I like it. On DRW hubs easy enough to leave the zerk fitting and it’s somewhat protected by the wheels IMO.

Post you quoted was an option for yota82 and his srw hubs where you don’t have that option.
 
I like it. On DRW hubs easy enough to leave the zerk fitting and it’s somewhat protected by the wheels IMO.

Post you quoted was an option for yota82 and his srw hubs where you don’t have that option.
but i think we do have the option. drill and tap hole for zert, then install zert pump in grease, then take it out and replace with a plug, i believe there re low pro file ones. maybe in set screw plug seal. put wheel back on. at least this is how i think it can be done.
 
but i think we do have the option…

I never said it wasn’t an option, yota82 did.



I'm going to be putting my kp60 back together soon and am not sure where I can put a zero on stock srw hubs....


:lmao:. Am I missing something or we suggesting that the same thing be done?


… drill and tap hole for zert, then install zert pump in grease, then take it out and replace with a plug, i believe there re low pro file ones. maybe in set screw plug seal. put wheel back on. at least this is how i think it can be done.

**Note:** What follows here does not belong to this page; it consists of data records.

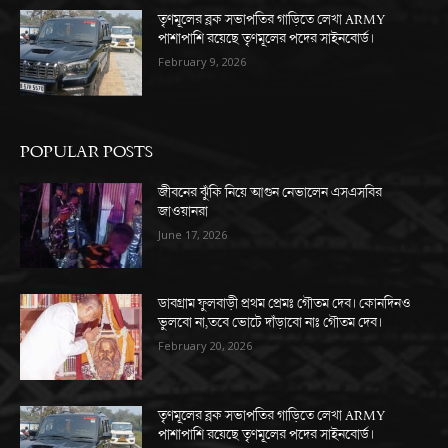
তৃণমূলের ব্লক সভাপতির গাড়িতে লেখা ARMY
পাশাপাশি রয়েছে তৃণমূলের পদের সাইনবোর্ড।
February 9, 2026
POPULAR POSTS
জীবনের ঝুঁকি নিয়ে আগুন নেভালেন এসএসবির
জাওয়ানরা
June 17, 2026
ডাবগ্রাম ফুলবাড়ী প্রথম প্রেমঃ গৌতম দেব। কোনদিনও
ভুলবো না,তবে ভোটে দাঁড়াবো নাঃ গৌতম দেব।
February 20, 2026
তৃণমূলের ব্লক সভাপতির গাড়িতে লেখা ARMY
পাশাপাশি রয়েছে তৃণমূলের পদের সাইনবোর্ড।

a guy could replace the zerk fitting with a pipe plug that’s almost flush on the hub when done doing maintenance, that would allow the hub rim to slide over. Reinstall when you want to add.
 
The hubs sluggy ended up with old ass 6x5.5 hubs that had a super thick wms flange. I sanded a small flat spot in it and drilled down between the lug stud holes for a zerk. Depending on wheels you may be able to pump it without pulling the wheel and tire off, but either way fairly easy.

The stock srw hubs aren't just a thick solid flange, so this may not be possible. I haven't looked at them enough to figure out what I'm going to do. The outside wheel bearing is pretty close to the wms flange iirc, so I'm not sure how much room there is to drill for the zerk. The method of switching with a plug may be the only option.